How to convert \uXXXX unicode to UTF-8 using console tools in *nix

I use curl to get some URL response, it's JSON response and it contains unicode-escaped national characters like \u0144 (ń) and \u00f3 (ó).

How can I convert them to UTF-8 or any other encoding to save into file?


Solution 1:

Might be a bit ugly, but echo -e should do it:

echo -en "$(curl $URL)"

-e interprets escapes, -n suppresses the newline echo would normally add.

Note: The \u escape works in the bash builtin echo, but not /usr/bin/echo.

As pointed out in the comments, this is bash 4.2+, and 4.2.x have a bug handling 0x00ff/17 values (0x80-0xff).

Solution 2:

I don't know which distribution you are using, but uni2ascii should be included.

$ sudo apt-get install uni2ascii

It only depend on libc6, so it's a lightweight solution (uni2ascii i386 4.18-2 is 55,0 kB on Ubuntu)!

Then to use it:

$ echo 'Character 1: \u0144, Character 2: \u00f3' | ascii2uni -a U -q
Character 1: ń, Character 2: ó

Solution 3:

I found native2ascii from JDK as the best way to do it:

native2ascii -encoding UTF-8 -reverse src.txt dest.txt

Detailed description is here: http://docs.oracle.com/javase/1.5.0/docs/tooldocs/windows/native2ascii.html

Update: No longer available since JDK9: https://bugs.openjdk.java.net/browse/JDK-8074431

Solution 4:

Assuming the \u is always followed by exactly 4 hex digits:

#!/usr/bin/perl

use strict;
use warnings;

binmode(STDOUT, ':utf8');

while (<>) {
    s/\\u([0-9a-fA-F]{4})/chr(hex($1))/eg;
    print;
}

The binmode puts standard output into UTF-8 mode. The s... command replaces each occurrence of \u followed by 4 hex digits with the corresponding character. The e suffix causes the replacement to be evaluated as an expression rather than treated as a string; the g says to replace all occurrences rather than just the first.

You can save the above to a file somewhere in your $PATH (don't forget the chmod +x). It filters standard input (or one or more files named on the command line) to standard output.

Again, this assumes that the representation is always \u followed by exactly 4 hex digits. There are more Unicode characters than can be represented that way, but I'm assuming that \u12345 would denote the Unicode character 0x1234 (ETHIOPIC SYLLABLE SEE) followed by the digit 5.

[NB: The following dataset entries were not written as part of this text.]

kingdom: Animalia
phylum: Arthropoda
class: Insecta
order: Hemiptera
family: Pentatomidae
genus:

In C syntax, a universal-character-name is either \u followed by exactly 4 hex digits, or \U followed by exactly 8 hexadecimal digits. I don't know whether your JSON responses use the same scheme. You should probably find out how (or whether) it encodes Unicode characters outside the Basic Multilingual Plane (the first 216 characters).

Solution 5:

now I have the best answer! Use jq

Windows:

type in.json | jq > out.json

Lunix:

cat in.json | jq > out.json

It's surely faster as any answer using perl/python. Without parameters it formats the json and converts \uXXXX to utf8. It can be used to do json queries too. Very nice tool!